Which lines of the entries hold the string "beveiligde"? Copy each one.
+ + + + +
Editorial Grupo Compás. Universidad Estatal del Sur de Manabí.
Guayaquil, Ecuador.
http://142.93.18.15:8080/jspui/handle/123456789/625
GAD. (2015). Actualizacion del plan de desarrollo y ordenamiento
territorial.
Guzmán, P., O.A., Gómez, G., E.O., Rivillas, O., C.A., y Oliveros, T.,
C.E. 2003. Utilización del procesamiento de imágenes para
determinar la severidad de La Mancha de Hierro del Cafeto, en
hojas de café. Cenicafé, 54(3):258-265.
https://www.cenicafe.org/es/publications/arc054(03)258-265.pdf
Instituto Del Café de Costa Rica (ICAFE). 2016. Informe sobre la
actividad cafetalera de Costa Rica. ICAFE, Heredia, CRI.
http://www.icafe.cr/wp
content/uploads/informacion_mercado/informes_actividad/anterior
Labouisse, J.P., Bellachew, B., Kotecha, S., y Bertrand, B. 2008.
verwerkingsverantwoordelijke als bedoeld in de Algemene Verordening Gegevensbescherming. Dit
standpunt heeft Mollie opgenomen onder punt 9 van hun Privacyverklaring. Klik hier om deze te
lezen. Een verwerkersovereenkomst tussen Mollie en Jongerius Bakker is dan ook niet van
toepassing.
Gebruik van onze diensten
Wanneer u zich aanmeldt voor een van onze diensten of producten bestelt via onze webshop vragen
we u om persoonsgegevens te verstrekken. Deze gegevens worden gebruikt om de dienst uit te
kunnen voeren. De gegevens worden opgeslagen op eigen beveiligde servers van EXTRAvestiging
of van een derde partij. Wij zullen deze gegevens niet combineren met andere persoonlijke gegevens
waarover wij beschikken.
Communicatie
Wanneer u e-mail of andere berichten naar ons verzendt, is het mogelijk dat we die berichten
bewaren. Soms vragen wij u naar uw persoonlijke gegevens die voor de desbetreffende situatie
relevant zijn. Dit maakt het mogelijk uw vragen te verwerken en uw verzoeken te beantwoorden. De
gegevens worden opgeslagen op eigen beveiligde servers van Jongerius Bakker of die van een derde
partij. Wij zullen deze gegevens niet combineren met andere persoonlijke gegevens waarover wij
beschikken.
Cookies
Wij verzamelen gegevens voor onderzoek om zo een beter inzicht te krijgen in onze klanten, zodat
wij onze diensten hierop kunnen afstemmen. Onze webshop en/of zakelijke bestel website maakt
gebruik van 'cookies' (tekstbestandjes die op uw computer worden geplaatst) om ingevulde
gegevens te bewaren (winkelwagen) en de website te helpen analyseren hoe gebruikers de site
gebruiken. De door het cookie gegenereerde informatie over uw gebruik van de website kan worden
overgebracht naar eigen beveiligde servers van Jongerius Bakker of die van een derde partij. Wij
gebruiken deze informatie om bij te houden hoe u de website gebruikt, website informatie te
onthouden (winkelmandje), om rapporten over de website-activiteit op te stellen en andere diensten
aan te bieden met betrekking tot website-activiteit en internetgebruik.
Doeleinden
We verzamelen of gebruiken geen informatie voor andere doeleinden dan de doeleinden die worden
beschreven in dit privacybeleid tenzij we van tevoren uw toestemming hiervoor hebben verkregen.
+ + + + +
▸ **Answer section**:
kunnen voeren. De gegevens worden opgeslagen op eigen beveiligde servers van EXTRAvestiging
gegevens worden opgeslagen op eigen beveiligde servers van Jongerius Bakker of die van een derde
overgebracht naar eigen beveiligde servers van Jongerius Bakker of die van een derde partij. Wij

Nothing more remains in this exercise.